## Extrait du document
-.-.-
Œuvres de Jean Lesage à la SMCQ : plongées contemporaines dans la mémoire

Entrevue réalisée par Alain Brunet

Le compositeur Jean Lesage, qui fut d’abord claveciniste au début de sa carrière de musicien, a construit une œuvre parfaitement contemporaine en y imbriquant des fragments insoupçonnés de notre mémoire musicale. Au fil du temps, il a ainsi parcouru les époques jusqu’à la période baroque et en a puisé des éléments probants qui en ont inspiré ses propres œuvres. En 2022, cette démarche singulière a passé l’épreuve du temps, et c’est pourquoi la Société de musique contemporaine du Québec et son directeur musical Walter Boudreau ont choisi de présenter un portrait de Jean Lesage sous le thème La mémoire équivoque. Ce programme spécial sera visuellement étoffé par la scénographie de Sylvain Marotte

PAN M 360 : Comment Jean Lesage reçoit-il cette initiative de la SMCQ?
-.-.-
## Données d'entrée
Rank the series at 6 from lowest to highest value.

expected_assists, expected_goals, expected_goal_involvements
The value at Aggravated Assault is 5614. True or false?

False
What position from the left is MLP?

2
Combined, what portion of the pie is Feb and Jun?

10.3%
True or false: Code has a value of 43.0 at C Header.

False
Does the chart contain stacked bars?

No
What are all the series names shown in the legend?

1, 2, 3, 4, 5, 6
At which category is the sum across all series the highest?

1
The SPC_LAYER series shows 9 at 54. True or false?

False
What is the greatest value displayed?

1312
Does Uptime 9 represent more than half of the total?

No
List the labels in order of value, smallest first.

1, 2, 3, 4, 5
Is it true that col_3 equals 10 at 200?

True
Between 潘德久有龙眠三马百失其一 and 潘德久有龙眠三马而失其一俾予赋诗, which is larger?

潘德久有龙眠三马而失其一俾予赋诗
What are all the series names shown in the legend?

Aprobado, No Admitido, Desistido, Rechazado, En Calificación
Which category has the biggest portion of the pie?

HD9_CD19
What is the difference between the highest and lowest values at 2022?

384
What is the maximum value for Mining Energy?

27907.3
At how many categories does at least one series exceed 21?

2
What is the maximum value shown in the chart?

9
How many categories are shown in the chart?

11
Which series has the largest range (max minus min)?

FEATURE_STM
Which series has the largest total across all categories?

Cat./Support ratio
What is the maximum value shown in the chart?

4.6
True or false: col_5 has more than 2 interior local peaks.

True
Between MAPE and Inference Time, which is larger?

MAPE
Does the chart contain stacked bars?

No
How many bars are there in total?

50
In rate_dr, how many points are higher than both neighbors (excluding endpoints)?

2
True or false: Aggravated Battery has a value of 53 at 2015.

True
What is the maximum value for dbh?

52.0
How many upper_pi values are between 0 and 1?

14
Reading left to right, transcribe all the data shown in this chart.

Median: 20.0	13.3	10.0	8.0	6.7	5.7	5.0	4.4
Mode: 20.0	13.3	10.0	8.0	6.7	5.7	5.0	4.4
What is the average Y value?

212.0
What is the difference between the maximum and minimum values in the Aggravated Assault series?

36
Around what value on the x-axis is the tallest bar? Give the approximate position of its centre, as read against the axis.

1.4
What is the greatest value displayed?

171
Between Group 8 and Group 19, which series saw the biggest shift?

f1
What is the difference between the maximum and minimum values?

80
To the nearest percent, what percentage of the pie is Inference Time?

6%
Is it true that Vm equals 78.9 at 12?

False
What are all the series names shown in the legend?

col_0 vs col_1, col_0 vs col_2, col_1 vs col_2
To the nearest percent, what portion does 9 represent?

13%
-.-.-
Reprenez l'entrevue consacrée à Jean Lesage et à la SMCQ en la poursuivant à partir de sa dernière phrase.

JEAN LESAGE : Absolument, c’est un honneur. Ça n’arrive pas très souvent dans une carrière, c’est l’équivalent d’une exposition solo!

PAN M 360 : Comment le programme a-t-il été conçu?

JEAN LESAGE : Walter Boudreau m’a approché pour me demander si j’étais intéressé. Je l’étais évidemment. Et j’ai voulu montrer différentes facettes de mon travail. Avec différents ensembles qui vont du quatuor à cordes à l’orchestre de chambre. Et j’ai toujours été intéressé, dans ma musique, à faire ce que faisait Stravinsky d’une certaine manière, car ma musique parle de musique. De l’histoire de la musique. C’est souvent une mise en abyme, je dirais. On trouve ça beaucoup en littérature évidemment. Le roman qui parle du roman.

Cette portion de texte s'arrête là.